ABD merkezli New York Times gazetesinde 2013 yılında yayımlanan bir makalede, ABD’li bir yetkili “Afganistan’daki yolsuzluğun en büyük kaynağı ABD’dir” demişti. Dolarlar, politikacıların sadakatlerini satın almak için ülkeye aktı. Yeni bir Afganistan inşa etme bahanesiyle yapılan sözleşmelerin çoğu, Afganistan’daki harcamalarından daha yüksek ücretler talep eden ABD’li patronlara verildi.

Taliban’ın Kabil’in kontrolünü ele geçirmesinden saatler önce ülkeden kaçan Afganistan Cumhurbaşkanı Eşref Gani, yolsuzluğa son verme konusunda ses getirerek göreve getirilmişti. Rusya’nın Kabil Büyükelçiliği Basın Sözcüsü Nikita Ishchenko, RIA Novosti’ye verdiği demeçte, Gani’nin ülkeden kaçarken halkının parasıyla dolu dört arabayla havaalanına gittiğini söyleyerek, “Parayı helikoptere doldurmaya çalıştılar ancak hepsi sığmadı ve bir kısmı pistte bırakıldı” dedi. Zirvedeki yozlaşma günlük hayata da taştı. Afganistanlılar 2020’de 2,25 milyar dolar değerinde rüşvet ödedi ve bu 2018’e göre yüzde 37 daha yüksek.

FİNANSAL ÇÖKÜŞ

Taliban’ın son 10 yıl içinde Afganistan’da hızlı ilerlemesinin bir nedeni de hem Hamid Karzai (2001-2014) hem de Eşref Gani’nin (2014-2021) ABD-NATO destekli hükümetlerinin, Afganistan yurttaşlarının ekonomik durumunu düzeltememe başarısızlığında yatıyor. Anketler düzenli olarak Afganların Taliban bölgelerinde yolsuzluk seviyelerinin daha düşük olduğuna inandıklarını söylediklerini ortaya koydu.

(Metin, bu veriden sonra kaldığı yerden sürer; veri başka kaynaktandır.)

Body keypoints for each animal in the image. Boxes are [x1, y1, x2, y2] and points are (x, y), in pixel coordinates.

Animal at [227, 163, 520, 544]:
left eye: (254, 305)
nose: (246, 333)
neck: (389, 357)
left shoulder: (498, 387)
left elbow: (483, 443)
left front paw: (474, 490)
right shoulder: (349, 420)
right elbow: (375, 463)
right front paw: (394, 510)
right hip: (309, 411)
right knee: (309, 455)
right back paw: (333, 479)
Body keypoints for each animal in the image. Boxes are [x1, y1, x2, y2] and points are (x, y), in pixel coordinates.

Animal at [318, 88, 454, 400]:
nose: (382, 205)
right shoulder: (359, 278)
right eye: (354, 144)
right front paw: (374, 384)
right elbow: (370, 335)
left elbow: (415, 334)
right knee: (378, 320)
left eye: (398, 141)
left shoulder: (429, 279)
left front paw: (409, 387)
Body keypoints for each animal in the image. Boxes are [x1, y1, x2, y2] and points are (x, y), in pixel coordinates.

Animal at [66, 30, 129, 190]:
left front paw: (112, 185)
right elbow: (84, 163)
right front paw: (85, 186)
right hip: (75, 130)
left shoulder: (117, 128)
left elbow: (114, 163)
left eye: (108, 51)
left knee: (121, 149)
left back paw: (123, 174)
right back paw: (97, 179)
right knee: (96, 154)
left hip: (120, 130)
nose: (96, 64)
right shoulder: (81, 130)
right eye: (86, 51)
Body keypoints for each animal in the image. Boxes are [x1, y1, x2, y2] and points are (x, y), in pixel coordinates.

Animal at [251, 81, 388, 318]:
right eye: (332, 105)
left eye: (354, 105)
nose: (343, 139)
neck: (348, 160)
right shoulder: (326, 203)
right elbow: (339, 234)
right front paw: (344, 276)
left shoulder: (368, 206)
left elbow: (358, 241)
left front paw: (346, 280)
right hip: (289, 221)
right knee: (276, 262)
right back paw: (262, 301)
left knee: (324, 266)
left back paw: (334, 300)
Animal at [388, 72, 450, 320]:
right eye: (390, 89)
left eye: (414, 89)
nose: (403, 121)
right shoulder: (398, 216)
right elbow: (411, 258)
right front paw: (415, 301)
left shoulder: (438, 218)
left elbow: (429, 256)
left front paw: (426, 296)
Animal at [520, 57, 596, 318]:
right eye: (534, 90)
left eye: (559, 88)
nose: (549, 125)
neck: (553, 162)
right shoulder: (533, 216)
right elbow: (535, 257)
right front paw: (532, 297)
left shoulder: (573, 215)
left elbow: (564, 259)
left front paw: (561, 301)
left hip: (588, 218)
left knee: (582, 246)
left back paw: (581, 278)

Benzer şekilde, Afganlar Taliban’ın okulları daha etkili bir şekilde yöneteceğini belirtti. Taliban yetkilileri, kendini daha verimli ve daha az yozlaşmış yöneticiler olarak tasvir ediyor. Ancak bunların hiçbiri, kimsenin Taliban’ın ılımlı hale geldiğini varsaymasına izin vermemeli. Kadınlarla ilgili gündemleri, 1994’te kuruldukları dönemle aynı. Taliban, 1996’da da aynı argümanla Kabil’e girdi. Mücahitler arasındaki iç savaşı sona erdirecek, yolsuzluk ve verimsizliği sona erdireceklerdi.

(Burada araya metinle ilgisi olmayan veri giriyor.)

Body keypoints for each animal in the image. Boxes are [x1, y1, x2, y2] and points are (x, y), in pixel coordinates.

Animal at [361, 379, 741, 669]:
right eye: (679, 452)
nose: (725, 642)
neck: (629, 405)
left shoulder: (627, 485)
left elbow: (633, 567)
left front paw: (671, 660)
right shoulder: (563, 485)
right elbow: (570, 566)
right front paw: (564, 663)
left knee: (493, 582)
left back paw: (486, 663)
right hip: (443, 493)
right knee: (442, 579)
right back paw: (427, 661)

Batı’nın Afganistan’daki sosyal gelişmeyi ilerletmek için 20 yılı vardı. Başarısızlığı Taliban’ın geri dönüşüne kapı açtı. ABD, Afganistan’ı ABD bankalarındaki kendi paralarından ve finansal bağlantılarından koparmaya başladı. Taliban’ı izole etmek için bu araçları kullanacak. Belki de bu, Taliban’ı Karzai-Gani hükümetlerinin eski üyeleriyle ulusal bir hükümete zorlamak için bir araçtır. Aksi takdirde, bu taktikler açıkça kindardır ve Batı’nın tepkisini çekecektir.